Ken Burns: All of a sudden everything became heightened and something was revealed. Oh, my goodness.
Éliane Radigue: You can guess where you are, but maybe you are no longer in the preceding tonality.
Burns: I am, of course, slicing and dicing it up.
Radigue: This was in 1955-57.
Burns: You bet. 150 versions.
•••
Radigue: I told him that horizontal, slightly sloped sliders in particular are easier to work on for many hours.
Burns: He's written a brilliant script. But everybody tells me that.
Radigue: Of course we all knew how to use tape recorders.
Burns: It just requires so much concentration and hearing.

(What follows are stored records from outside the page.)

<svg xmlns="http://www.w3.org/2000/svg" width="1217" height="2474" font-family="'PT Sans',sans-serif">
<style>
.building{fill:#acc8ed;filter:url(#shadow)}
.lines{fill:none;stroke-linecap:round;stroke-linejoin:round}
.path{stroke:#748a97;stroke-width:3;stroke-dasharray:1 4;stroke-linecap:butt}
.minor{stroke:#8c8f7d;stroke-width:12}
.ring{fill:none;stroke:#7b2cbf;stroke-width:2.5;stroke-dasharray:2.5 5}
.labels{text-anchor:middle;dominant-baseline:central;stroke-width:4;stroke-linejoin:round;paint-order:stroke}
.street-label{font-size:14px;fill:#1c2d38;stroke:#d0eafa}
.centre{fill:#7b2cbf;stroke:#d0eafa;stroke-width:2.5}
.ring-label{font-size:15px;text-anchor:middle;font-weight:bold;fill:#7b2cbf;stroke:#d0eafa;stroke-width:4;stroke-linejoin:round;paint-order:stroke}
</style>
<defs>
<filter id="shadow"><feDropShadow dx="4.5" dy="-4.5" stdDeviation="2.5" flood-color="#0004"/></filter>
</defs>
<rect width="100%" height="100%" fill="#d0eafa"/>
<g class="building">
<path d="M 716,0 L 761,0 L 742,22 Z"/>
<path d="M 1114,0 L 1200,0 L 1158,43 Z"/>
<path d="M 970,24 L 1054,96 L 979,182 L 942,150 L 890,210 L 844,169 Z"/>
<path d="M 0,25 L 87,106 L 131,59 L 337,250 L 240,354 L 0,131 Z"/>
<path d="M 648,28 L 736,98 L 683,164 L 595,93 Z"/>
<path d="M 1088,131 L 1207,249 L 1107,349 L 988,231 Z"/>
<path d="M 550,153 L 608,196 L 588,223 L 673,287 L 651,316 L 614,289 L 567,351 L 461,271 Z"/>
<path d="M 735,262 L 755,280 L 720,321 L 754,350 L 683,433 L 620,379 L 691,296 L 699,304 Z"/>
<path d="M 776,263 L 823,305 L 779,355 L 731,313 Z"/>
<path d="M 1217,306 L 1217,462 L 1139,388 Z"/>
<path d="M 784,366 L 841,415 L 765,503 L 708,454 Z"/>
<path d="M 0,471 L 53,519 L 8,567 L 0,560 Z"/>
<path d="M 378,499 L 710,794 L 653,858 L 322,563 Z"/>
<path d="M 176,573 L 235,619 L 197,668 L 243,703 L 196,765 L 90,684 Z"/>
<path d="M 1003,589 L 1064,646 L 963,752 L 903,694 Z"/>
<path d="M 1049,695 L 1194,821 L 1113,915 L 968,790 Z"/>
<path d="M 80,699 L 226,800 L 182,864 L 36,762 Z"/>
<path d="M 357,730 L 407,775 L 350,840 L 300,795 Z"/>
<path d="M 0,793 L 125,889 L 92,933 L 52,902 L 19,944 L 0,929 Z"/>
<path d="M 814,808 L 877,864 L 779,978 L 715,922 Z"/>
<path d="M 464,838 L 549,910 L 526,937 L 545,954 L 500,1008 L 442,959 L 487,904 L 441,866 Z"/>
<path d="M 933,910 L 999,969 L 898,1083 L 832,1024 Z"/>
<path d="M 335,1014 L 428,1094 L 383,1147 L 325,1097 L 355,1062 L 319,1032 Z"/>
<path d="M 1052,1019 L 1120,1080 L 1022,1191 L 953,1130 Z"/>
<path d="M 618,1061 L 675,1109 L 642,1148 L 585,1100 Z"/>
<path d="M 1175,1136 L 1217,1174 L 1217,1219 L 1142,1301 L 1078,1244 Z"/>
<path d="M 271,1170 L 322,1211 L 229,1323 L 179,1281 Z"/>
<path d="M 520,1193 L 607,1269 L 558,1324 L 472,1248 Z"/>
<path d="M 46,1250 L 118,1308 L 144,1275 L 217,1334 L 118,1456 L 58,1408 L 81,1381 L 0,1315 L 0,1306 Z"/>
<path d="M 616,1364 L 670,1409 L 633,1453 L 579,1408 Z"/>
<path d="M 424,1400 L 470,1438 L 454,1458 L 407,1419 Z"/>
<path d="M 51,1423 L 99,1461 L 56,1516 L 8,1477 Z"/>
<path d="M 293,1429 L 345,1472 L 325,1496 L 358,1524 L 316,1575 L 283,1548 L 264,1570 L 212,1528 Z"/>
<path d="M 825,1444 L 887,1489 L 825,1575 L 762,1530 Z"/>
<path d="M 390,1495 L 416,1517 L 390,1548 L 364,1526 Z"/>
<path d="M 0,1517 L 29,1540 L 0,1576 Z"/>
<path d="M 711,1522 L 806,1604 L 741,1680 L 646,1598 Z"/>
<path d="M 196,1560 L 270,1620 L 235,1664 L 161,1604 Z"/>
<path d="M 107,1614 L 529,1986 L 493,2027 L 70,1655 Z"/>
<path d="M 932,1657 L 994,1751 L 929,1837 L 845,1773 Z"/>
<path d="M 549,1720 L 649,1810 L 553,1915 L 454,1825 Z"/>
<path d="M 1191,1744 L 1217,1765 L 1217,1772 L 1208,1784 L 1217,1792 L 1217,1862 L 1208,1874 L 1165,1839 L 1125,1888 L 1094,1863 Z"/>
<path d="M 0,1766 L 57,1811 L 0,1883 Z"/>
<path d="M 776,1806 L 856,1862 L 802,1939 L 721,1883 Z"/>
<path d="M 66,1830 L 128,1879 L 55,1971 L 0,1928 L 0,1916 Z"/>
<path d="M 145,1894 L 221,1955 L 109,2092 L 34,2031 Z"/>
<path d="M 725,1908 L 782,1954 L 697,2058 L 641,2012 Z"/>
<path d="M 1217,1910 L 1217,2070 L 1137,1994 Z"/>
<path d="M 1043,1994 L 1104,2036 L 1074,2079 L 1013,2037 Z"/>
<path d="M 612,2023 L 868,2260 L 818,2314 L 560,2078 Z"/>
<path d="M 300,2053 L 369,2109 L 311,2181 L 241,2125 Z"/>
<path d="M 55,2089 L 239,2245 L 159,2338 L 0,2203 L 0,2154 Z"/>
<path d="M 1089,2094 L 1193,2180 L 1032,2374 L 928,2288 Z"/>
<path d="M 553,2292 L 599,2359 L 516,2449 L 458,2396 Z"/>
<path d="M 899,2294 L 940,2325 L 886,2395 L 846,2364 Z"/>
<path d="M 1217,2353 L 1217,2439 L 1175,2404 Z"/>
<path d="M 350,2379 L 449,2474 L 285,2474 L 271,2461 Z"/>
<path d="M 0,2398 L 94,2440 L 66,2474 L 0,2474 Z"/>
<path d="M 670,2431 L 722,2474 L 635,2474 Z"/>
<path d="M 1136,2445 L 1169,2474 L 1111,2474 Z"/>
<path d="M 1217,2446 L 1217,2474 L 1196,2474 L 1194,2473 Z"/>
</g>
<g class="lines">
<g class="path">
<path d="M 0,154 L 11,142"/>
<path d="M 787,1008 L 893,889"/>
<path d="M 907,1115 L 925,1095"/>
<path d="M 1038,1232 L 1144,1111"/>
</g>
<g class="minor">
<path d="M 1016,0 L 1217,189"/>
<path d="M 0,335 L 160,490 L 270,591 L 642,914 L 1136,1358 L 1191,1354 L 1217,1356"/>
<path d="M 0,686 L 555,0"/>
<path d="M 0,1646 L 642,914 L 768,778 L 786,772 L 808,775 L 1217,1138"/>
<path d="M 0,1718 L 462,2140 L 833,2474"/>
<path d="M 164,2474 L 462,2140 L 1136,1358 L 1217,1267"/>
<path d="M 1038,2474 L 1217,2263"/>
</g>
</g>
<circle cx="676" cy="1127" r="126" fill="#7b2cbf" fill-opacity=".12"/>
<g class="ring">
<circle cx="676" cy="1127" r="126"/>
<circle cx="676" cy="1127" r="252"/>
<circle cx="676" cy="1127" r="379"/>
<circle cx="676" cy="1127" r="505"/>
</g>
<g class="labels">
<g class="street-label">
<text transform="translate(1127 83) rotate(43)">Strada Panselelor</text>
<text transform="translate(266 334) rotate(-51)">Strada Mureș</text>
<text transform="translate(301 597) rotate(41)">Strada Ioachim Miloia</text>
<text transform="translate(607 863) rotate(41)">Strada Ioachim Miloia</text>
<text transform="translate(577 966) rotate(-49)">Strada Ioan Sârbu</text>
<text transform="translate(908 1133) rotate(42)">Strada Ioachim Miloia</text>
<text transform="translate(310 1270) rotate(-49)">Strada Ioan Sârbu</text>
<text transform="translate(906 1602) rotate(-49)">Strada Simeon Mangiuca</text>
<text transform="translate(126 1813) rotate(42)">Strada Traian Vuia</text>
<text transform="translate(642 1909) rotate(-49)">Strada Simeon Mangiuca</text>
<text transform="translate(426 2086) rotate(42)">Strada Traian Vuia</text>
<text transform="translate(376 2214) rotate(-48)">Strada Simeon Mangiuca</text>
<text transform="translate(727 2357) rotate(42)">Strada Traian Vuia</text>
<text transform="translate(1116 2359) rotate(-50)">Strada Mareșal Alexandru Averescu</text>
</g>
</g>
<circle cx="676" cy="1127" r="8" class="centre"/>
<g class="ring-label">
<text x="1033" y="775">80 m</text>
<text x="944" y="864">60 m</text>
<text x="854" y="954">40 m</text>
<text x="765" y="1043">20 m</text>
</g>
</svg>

Radigue: I remember coming back at night and enjoying the changing sights, the subways, and the metallic sculptures at Times Square station.
•••
Burns: Sometimes it’s just really having mental ideas and then suddenly something emotional drops down from your head to your heart, and you say, “Yeah.” Tens of thousands of them.
Radigue: By accident, I discovered that you could slightly change the sound by putting one finger very lightly on a knob on the recording system. But life was too tough and I missed Paris.
Burns: I worked in a record store, and so by that time, because the Beatles were no more, I was a Stones fan and I liked a lot of R&B—still do a lot—and soul music.
Radigue: I remember one of those concerts, which took place in a swimming pool.
Burns: That's not the way things ever work.